Prisoner's dilemma : Machine Learning bots to solve the Prisoner's dilemma [help needed]
Python implementation of the Prisoner's dilemma with the classical strategies, and two machine learning agents: QLearning and DeepQLearning.
I wanted to solve the Prisoner's dilemma using machine learning bots. There is already two agents available, QLearning and DeepQLearning (Deepmind). Both agents works on simple learning task:
- learn how to play against a given strategy (titfortat, grim, ...).
- learn to the play against another both in the non iterated version of the game.
However, both agents (QLearning/DeepQLearning) still fail to converge to work together on the iterated version of the game. It would make themself better if they would learn to cooperate with each other but it appears that they rarely do so. They frequently implement the "titfortat" strategy, but are trapped in a devious circle where they alternate "defect" and "cooperate".
Where to start
pip install numpy pandas
- You will need the Tensorflow algorithm to use DeepQLearning. See: http://www.tensorflow.org/get_started/os_setup.html#binary-installation
- If you want to run the notebook locally, you will need to download jupyter:
pip install jupyter
- If you want to display with plotly.js, as on the jupyter notebook:
pip install plotly
You can start by the Jupyter Notebook to see how to use the library and some example of game. Or check the test.py file for example of game.
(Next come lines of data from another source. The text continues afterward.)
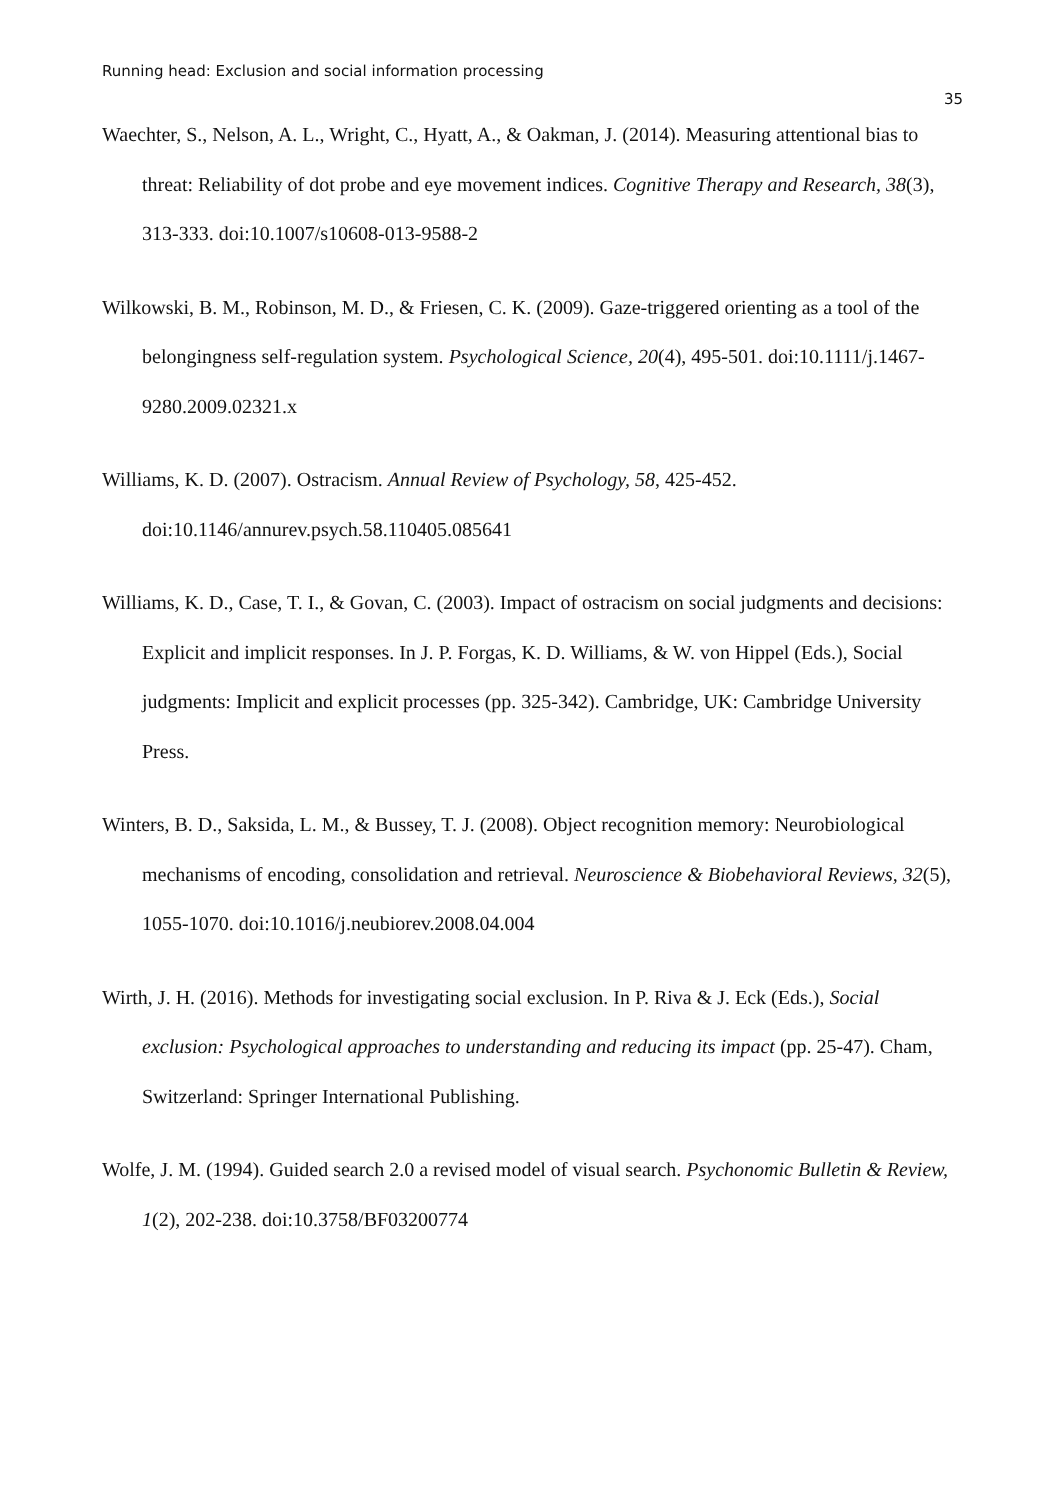Running head: Exclusion and social information processing
35
Waechter, S., Nelson, A. L., Wright, C., Hyatt, A., & Oakman, J. (2014). Measuring attentional bias to threat: Reliability of dot probe and eye movement indices. Cognitive Therapy and Research, 38(3), 313-333. doi:10.1007/s10608-013-9588-2
Wilkowski, B. M., Robinson, M. D., & Friesen, C. K. (2009). Gaze-triggered orienting as a tool of the belongingness self-regulation system. Psychological Science, 20(4), 495-501. doi:10.1111/j.1467-9280.2009.02321.x
Williams, K. D. (2007). Ostracism. Annual Review of Psychology, 58, 425-452. doi:10.1146/annurev.psych.58.110405.085641
Williams, K. D., Case, T. I., & Govan, C. (2003). Impact of ostracism on social judgments and decisions: Explicit and implicit responses. In J. P. Forgas, K. D. Williams, & W. von Hippel (Eds.), Social judgments: Implicit and explicit processes (pp. 325-342). Cambridge, UK: Cambridge University Press.
Winters, B. D., Saksida, L. M., & Bussey, T. J. (2008). Object recognition memory: Neurobiological mechanisms of encoding, consolidation and retrieval. Neuroscience & Biobehavioral Reviews, 32(5), 1055-1070. doi:10.1016/j.neubiorev.2008.04.004
Wirth, J. H. (2016). Methods for investigating social exclusion. In P. Riva & J. Eck (Eds.), Social exclusion: Psychological approaches to understanding and reducing its impact (pp. 25-47). Cham, Switzerland: Springer International Publishing.
Wolfe, J. M. (1994). Guided search 2.0 a revised model of visual search. Psychonomic Bulletin & Review, 1(2), 202-238. doi:10.3758/BF03200774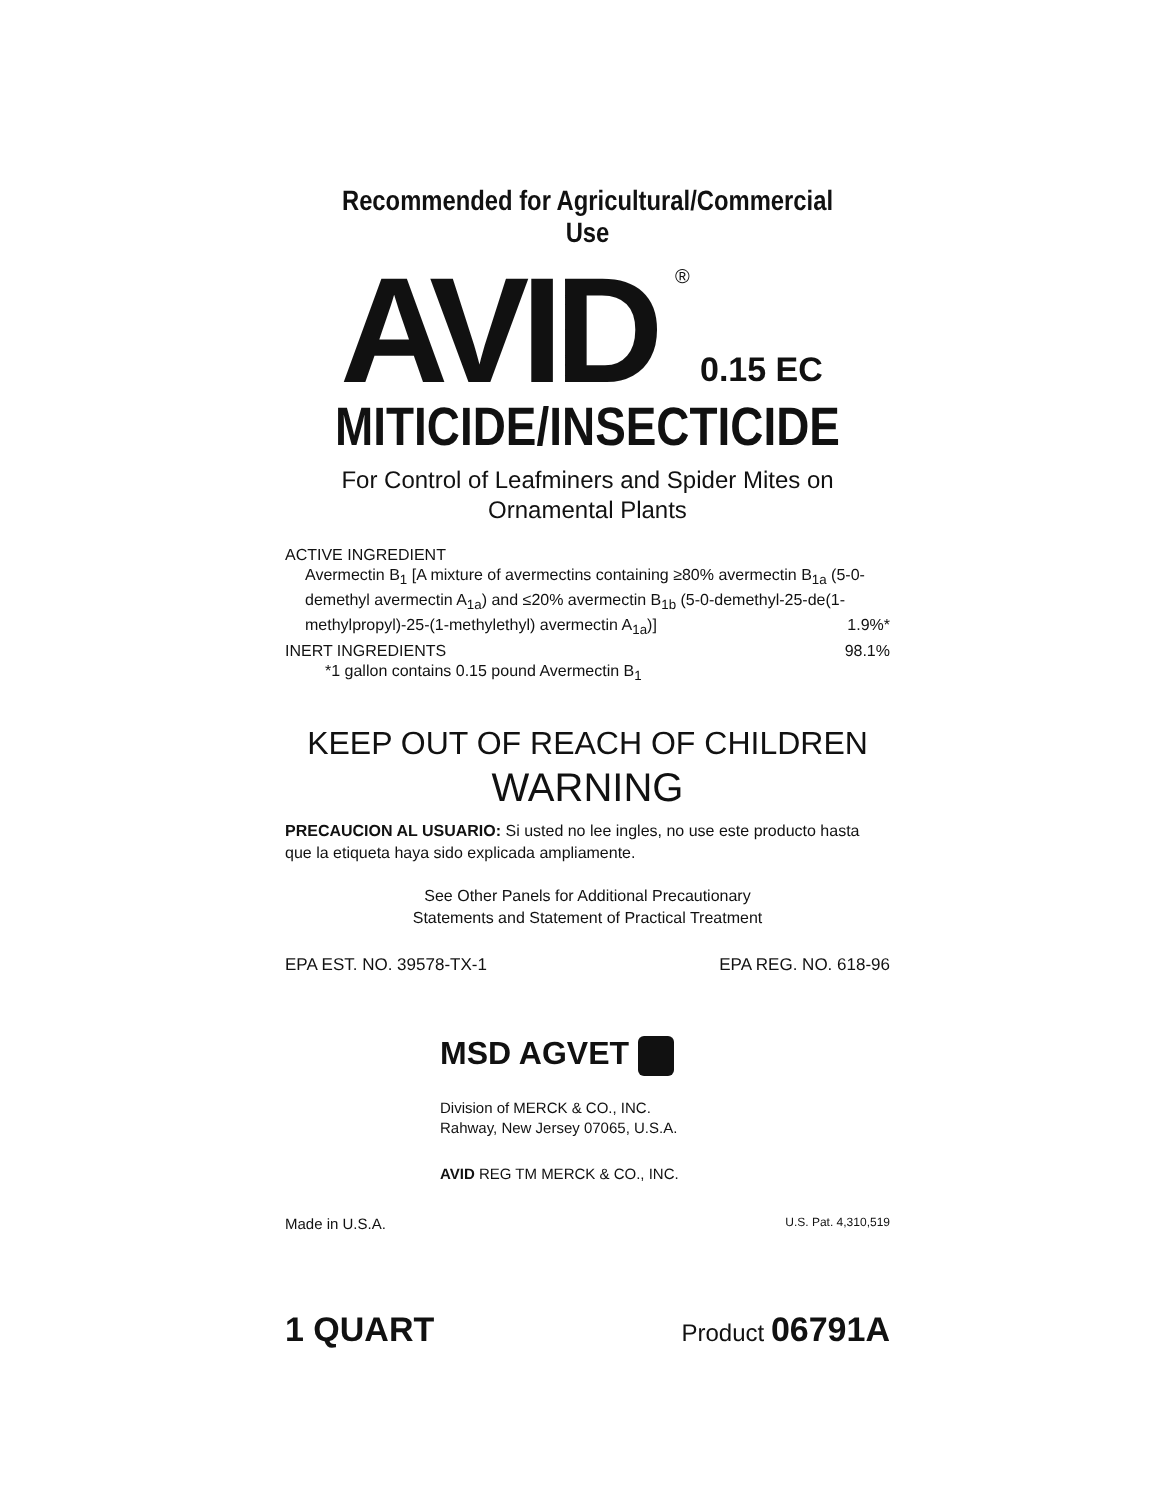Recommended for Agricultural/Commercial Use
AVID ®
0.15 EC
MITICIDE/INSECTICIDE
For Control of Leafminers and Spider Mites on
Ornamental Plants
ACTIVE INGREDIENT
Avermectin B<sub>1</sub> [A mixture of avermectins containing ≥80% avermectin B<sub>1a</sub> (5-0-demethyl avermectin A<sub>1a</sub>) and ≤20% avermectin B<sub>1b</sub> (5-0-demethyl-25-de(1-methylpropyl)-25-(1-methylethyl) avermectin A<sub>1a</sub>)] 1.9%*
INERT INGREDIENTS 98.1%
*1 gallon contains 0.15 pound Avermectin B<sub>1</sub>
KEEP OUT OF REACH OF CHILDREN
WARNING
PRECAUCION AL USUARIO: Si usted no lee ingles, no use este producto hasta que la etiqueta haya sido explicada ampliamente.
See Other Panels for Additional Precautionary
Statements and Statement of Practical Treatment
EPA EST. NO. 39578-TX-1 EPA REG. NO. 618-96
MSD AGVET
Division of MERCK & CO., INC.
Rahway, New Jersey 07065, U.S.A.
AVID REG TM MERCK & CO., INC.
Made in U.S.A. U.S. Pat. 4,310,519
1 QUART Product 06791A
- Make two machine learning bots cooperate in an iterated version of the game. (and understand why it doesn't do so as for now)
I would gladly accept your help on this issue. Thanks.
About the Prisoner's dilemma
Read more about the Prisoner's dilemma here
Two members of a criminal gang are arrested and imprisoned. Each prisoner is in solitary confinement with no means of speaking to or exchanging messages with the other. The police admit they don't have enough evidence to convict the pair on the principal charge. They plan to sentence both to a year in prison on a lesser charge. Simultaneously, the police offer each prisoner a Faustian bargain. Each prisoner is given the opportunity either to betray (defect) the other, by testifying that the other committed the crime, or to cooperate with the other by remaining silent. Here's how it goes: - If A and B both defect the other each of them serves 2 years in prison - If A defects B but B remains silent A will be set free and B will serve 3 years in prison - If A and B both remain silent both of them will only serve 1 year in prison
The commonly used values T = 5, R = 3, P = 1, and S = 0. It's a positive valuation of the game,
- 3 years of prison => 0 points (S for Sucker)
- 2 years of prison => 1 points (P for Penalty)
- 1 year of prison => 3 points (R for Reward)
- 0 year of prison => 5 points (T for Temptation)